Images with bounding boxes
--

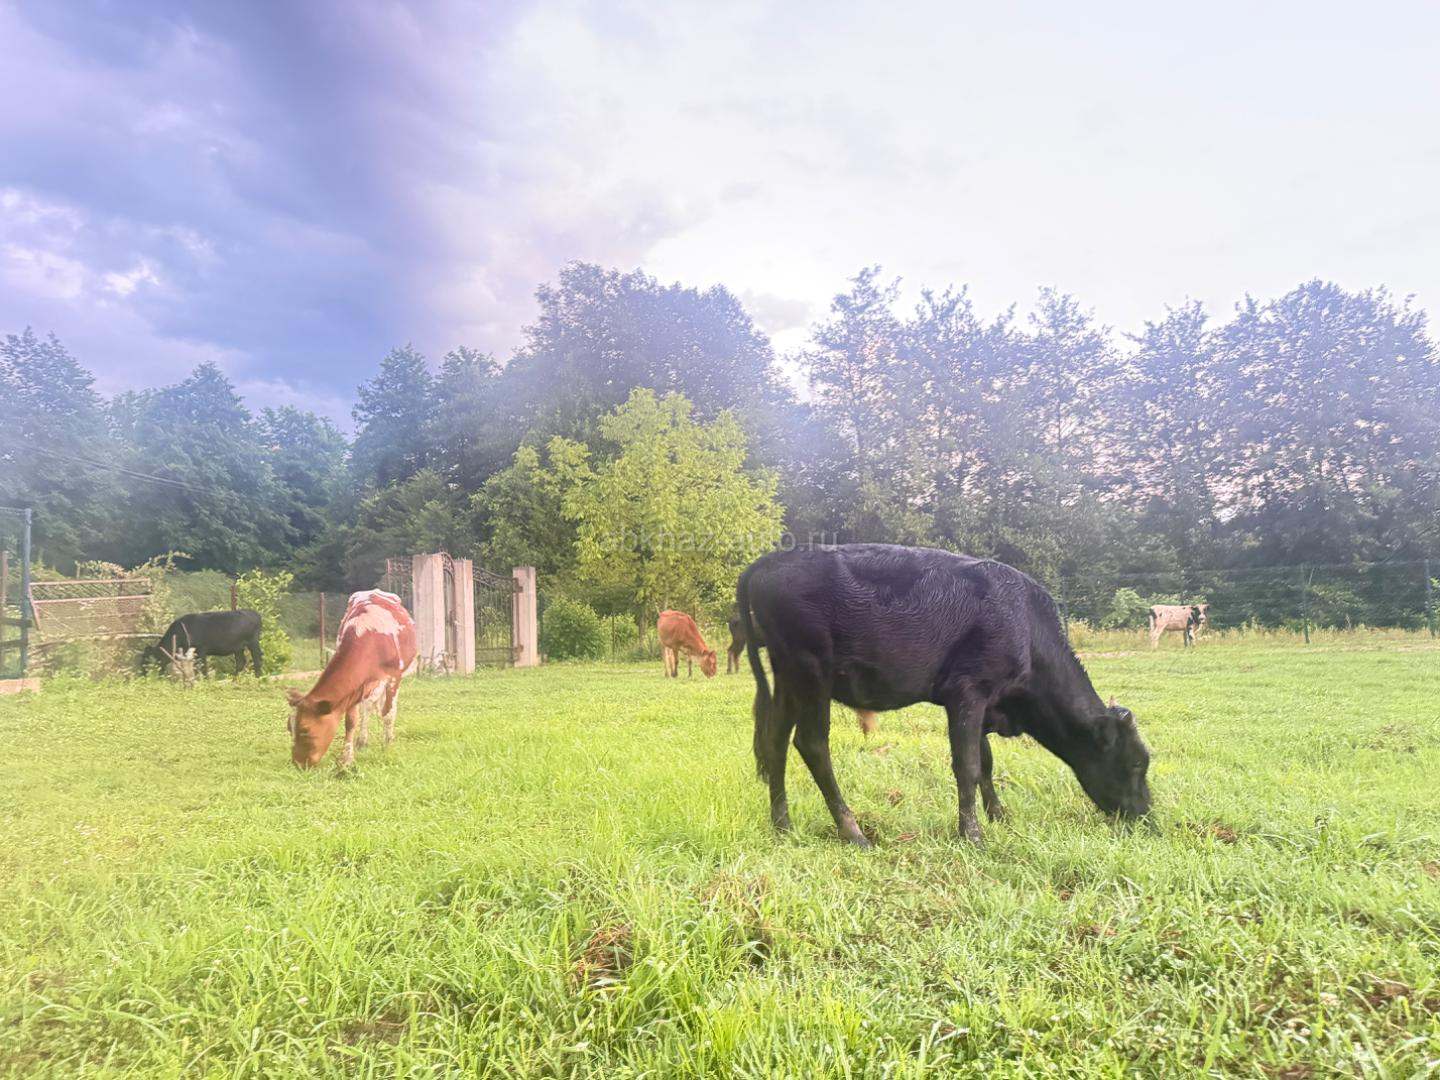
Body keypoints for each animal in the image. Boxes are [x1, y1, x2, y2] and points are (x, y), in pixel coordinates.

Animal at [287, 589, 417, 770]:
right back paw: (362, 741)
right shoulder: (356, 686)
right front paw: (346, 759)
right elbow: (351, 721)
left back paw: (387, 737)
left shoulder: (393, 677)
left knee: (389, 708)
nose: (298, 764)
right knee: (367, 707)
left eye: (305, 730)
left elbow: (388, 713)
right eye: (289, 727)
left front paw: (388, 747)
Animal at [737, 544, 1151, 847]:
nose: (1147, 816)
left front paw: (998, 815)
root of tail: (772, 559)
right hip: (812, 672)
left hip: (787, 677)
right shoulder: (967, 691)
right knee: (811, 744)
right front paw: (972, 835)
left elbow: (985, 762)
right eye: (1135, 763)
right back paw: (852, 831)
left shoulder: (986, 704)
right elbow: (967, 765)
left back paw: (783, 825)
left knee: (775, 742)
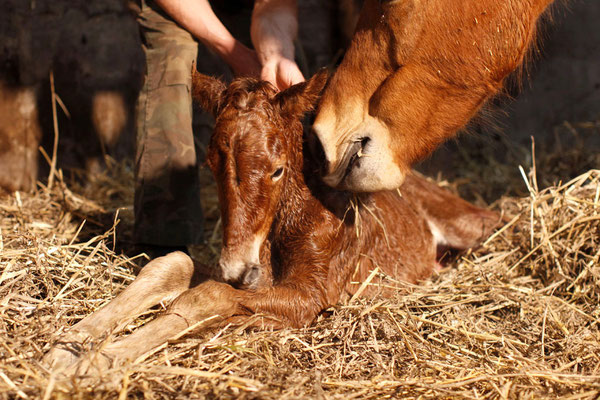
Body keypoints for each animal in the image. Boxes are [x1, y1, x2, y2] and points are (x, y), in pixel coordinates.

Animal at [44, 70, 500, 374]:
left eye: (278, 169)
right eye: (211, 164)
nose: (237, 266)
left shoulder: (313, 296)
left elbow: (209, 297)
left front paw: (99, 360)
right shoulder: (249, 276)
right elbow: (173, 263)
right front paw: (69, 345)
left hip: (468, 224)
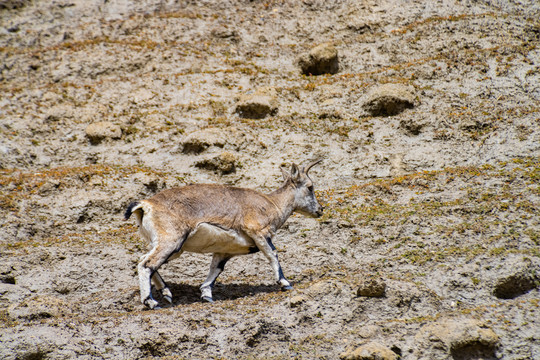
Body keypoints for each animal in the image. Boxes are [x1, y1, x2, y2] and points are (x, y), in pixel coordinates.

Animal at [124, 160, 322, 310]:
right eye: (310, 187)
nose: (320, 210)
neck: (272, 204)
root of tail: (145, 205)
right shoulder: (258, 231)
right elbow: (272, 254)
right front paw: (285, 283)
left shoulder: (225, 250)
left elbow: (216, 269)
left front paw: (206, 295)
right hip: (171, 241)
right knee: (146, 264)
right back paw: (151, 301)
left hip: (171, 246)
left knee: (145, 260)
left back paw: (166, 293)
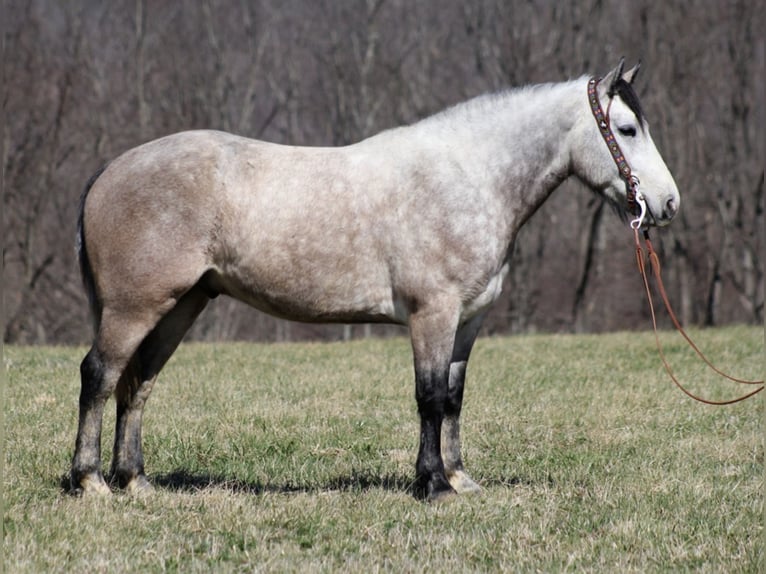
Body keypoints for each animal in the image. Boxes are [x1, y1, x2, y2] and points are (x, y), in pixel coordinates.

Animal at [72, 60, 680, 504]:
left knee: (138, 383)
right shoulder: (432, 314)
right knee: (101, 375)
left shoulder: (468, 320)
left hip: (181, 304)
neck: (469, 178)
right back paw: (91, 481)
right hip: (135, 307)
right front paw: (432, 485)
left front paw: (459, 478)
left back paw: (136, 481)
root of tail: (109, 172)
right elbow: (428, 397)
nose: (668, 203)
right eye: (626, 129)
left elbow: (453, 398)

--

TASK DIRECTIONS: The reply should hold only the lines from the first line of the records above through the line containing "right elbow: (351, 721)", copied exactly and without pictures.

EXERCISE RESPONSE:
Body keypoints for each animal in the image. Boxes are [x1, y1, x2, y2] and points are (x, y), in pixel coordinates.

Animal at [287, 589, 417, 770]:
right back paw: (362, 741)
right shoulder: (356, 686)
right front paw: (346, 759)
right elbow: (351, 721)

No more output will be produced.